Commission of Inquiry into Fiji Looms as Govt fails again

SAMSUNG CSC

Government Fails Again
It is now apparent that the Fiji Government has no intention of honoring the Tripartite Agreement signed in Geneva on 25th March 2015 with the FTUC and FCEF. The Agreement was signed after negotiations between the FTUC and Government, at Governments insistence to avoid an ILO Commission of Inquiry into Fiji. The Agreement called for the Government to:

1. Ensure that the ERP remains the primary basis for labour management relations.
2. To review all labour laws and ensure compliance with ILO Core Conventions
3. Include the review already conducted by ERAB in 2013.
4. Negotiate and agree any other issues any Party may raise.
5. Restore check-off facilities immediately
6. Submit a joint implementation report to the June session of ILO Governing Body.

The Agreement also required Government to ensure that labour law review was completed and presented to Parliament by end of August 2015 and implemented by end of October 2015. Based on the above undertaking by Government, the Governing Body agreed to defer a decision on the Commission of Inquiry until the November 2015 Session. Government on its own accord made some changes to the Employment Relations Promulgation without the agreement of FTUC through an Amendment Bill in Parliament on 8th July 2015. These amendments fall far short of the agreement signed and in breach of that agreement. None of the six agreed matters have been complied with fully. The ERP has been amended to include provisions from the ENI Decree which was never agreed to. Compliance falls far short of ILO requirements. The inclusions of the earlier review and other matters have not been done at all. Check off is only partially restored. A joint report was not submitted because of Governments insistence of its own version of the report which was factually incorrect. This has once again been a show of bad faith and the fact that this Government cannot be trusted on its word, even if it has signed an agreement witnessed by the Director General of ILO.

The FTUC  on 9th June 2015 requested Government to set a date for Employment Relations Advisory Board (ERAB) to meet and deal with the issues in the Agreement. The Solicitor General’s office advised on 10th June 2015 that they would advise at a later date. Since, 3 other reminders have been sent without a response from Government. The National Secretary of FTUC visited the Minister of Labour on two occasions to follow up on the request on Friday 24th July 2015 and Tuesday 11th August 2015. On both occasions FTUC was advised that Government would revert and advise as to when we could meet. In addition to this FCEF has made several requests to Government for meetings and were advised of the same.

Quite apart from the breach of the Agreement, the current implementation of the ERP at best can be described as very poor. Disputes reported by Unions take more than a year or two to be accepted in breach of the ERP. Matters before the Arbitration Tribunal can take 5 years or more to be heard and judgment can be reserved indefinitely again in breach of the provisions of the ERP. Excess into workplaces are being denied and a good example is the Fiji Sugar Corporation (FSC) despite the laws allowing excess. Amalgamations of unions are withheld despite laws being followed by unions. These are just some examples which have been repeatedly brought to the Ministry’s attention without any action taken. The ILO Conventions are not only about laws being compliant but also about practice. These will be highlighted in the FTUC report.

The Parties are to submit a joint implementation report to the next Governing Body meeting of ILO in Early November. The deadline for the submission of this report is mid-October.
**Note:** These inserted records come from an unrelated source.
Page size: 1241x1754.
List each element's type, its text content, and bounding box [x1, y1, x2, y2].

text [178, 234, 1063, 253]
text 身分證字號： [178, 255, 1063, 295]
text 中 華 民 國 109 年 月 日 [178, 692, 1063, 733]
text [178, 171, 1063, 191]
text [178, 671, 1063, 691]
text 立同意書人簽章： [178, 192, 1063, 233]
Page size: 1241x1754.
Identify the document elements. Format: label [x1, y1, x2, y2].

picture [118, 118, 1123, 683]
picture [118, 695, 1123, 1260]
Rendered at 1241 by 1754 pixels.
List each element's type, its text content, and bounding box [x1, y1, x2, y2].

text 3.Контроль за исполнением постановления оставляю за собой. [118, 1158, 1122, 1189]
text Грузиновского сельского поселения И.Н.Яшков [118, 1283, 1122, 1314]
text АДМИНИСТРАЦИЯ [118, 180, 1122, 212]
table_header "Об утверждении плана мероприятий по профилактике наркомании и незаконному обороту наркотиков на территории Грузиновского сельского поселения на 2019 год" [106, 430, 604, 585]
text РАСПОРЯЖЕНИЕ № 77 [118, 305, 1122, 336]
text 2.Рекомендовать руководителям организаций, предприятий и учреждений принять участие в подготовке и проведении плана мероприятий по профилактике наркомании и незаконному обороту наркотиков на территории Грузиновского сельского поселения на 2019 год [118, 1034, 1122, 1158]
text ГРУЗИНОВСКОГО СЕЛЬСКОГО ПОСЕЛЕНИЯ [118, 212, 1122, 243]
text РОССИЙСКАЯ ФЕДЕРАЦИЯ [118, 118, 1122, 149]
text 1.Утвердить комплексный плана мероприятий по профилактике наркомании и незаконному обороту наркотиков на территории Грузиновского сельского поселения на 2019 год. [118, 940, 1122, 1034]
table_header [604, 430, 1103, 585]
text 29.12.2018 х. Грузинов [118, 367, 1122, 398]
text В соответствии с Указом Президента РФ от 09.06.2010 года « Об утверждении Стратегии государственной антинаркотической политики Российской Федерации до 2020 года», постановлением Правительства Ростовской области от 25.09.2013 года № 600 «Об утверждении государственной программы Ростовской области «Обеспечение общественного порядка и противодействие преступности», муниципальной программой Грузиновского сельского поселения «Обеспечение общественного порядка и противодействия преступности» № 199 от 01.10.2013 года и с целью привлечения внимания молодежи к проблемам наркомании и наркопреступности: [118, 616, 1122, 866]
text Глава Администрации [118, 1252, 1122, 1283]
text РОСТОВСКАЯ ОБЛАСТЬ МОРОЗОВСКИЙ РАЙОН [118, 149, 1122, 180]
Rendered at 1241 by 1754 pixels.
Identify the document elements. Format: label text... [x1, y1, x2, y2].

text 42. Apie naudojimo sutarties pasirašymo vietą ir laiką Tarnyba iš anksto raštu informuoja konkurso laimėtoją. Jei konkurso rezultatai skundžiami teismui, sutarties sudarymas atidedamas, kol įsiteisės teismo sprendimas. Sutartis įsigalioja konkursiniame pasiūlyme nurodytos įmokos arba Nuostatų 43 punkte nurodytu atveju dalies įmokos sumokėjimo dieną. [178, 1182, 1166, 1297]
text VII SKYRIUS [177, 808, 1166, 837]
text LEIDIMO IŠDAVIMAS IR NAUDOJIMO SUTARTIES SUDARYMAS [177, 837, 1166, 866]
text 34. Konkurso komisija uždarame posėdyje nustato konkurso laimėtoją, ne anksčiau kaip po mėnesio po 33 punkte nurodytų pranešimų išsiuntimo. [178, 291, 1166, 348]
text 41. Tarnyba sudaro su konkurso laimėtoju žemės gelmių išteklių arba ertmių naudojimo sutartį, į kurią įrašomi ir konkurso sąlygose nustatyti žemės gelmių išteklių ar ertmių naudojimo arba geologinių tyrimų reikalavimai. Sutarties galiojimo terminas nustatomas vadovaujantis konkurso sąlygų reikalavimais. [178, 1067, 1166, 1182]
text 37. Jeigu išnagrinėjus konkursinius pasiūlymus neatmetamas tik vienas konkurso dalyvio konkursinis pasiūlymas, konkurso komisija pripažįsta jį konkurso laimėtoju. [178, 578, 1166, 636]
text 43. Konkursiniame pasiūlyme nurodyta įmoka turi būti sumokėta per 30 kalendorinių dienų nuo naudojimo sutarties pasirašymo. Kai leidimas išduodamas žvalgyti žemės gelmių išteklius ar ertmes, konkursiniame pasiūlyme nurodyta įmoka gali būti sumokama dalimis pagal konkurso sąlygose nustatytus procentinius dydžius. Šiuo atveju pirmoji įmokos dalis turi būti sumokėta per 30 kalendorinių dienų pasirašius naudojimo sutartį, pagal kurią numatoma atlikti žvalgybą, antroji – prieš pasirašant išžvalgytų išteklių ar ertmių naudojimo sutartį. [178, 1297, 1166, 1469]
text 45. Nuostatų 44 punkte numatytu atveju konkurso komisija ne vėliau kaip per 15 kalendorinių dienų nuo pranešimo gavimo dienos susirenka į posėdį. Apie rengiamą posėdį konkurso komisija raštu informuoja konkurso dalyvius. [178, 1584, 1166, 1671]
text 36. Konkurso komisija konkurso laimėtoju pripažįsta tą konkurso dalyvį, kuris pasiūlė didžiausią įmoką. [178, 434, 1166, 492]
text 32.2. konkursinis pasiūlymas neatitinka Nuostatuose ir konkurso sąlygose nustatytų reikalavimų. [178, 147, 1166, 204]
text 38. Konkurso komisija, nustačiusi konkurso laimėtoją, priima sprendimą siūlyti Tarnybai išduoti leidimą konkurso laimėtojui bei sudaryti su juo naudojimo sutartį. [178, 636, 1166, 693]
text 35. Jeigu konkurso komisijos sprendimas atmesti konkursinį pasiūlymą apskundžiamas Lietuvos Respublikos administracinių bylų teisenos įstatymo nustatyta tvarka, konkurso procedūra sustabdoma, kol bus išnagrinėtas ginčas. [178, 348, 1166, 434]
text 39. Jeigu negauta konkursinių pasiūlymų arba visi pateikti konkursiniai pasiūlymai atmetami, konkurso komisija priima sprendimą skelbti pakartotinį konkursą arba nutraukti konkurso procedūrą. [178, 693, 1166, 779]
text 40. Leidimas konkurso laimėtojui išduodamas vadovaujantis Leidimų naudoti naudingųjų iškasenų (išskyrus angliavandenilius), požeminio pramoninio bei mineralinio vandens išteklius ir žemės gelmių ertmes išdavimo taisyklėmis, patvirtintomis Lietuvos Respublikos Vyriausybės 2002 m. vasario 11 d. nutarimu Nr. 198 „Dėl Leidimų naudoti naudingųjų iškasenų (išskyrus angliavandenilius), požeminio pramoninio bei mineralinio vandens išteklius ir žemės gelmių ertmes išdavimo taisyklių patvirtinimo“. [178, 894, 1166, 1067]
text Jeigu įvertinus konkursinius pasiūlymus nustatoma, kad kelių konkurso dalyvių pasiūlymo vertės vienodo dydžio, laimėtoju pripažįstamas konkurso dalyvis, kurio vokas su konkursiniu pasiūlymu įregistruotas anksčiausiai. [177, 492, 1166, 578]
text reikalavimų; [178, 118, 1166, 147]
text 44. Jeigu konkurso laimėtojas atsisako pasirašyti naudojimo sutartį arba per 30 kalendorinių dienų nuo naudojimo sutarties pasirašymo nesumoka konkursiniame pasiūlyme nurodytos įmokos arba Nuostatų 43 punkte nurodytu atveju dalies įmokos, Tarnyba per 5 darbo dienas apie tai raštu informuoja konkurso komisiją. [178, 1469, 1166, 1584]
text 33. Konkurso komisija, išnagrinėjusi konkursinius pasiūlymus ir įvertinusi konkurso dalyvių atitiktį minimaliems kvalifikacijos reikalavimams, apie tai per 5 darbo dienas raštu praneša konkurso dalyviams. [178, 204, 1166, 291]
Since the meetings have not taken place, it is no longer possible to submit a joint report as required by the Governing Body of ILO. We put on record that the failure is on part of the Government and it must take full responsibility for the outcome of the November Governing Body meeting. It cannot blame FTUC. The Attorney General’s recent comment that Fiji will not accept a Commission of Inquiry again demonstrates his arrogance and ignorance of the ILO procedures. Such demonstration of blatant disregard and breach of the Agreement and numerous undertakings, given by the Prime Minister and numerous other Government officials and Ministers at many ILO meetings, to respect workers’ rights and adhere to ILO Conventions, firmly relegates Fiji into the league of rouge nations.

The FTUC remains steadfast in its struggle to ensure restoration of workers’ rights and dignity at work. In the circumstances, it will strongly support a Commission of Inquiry into Fiji.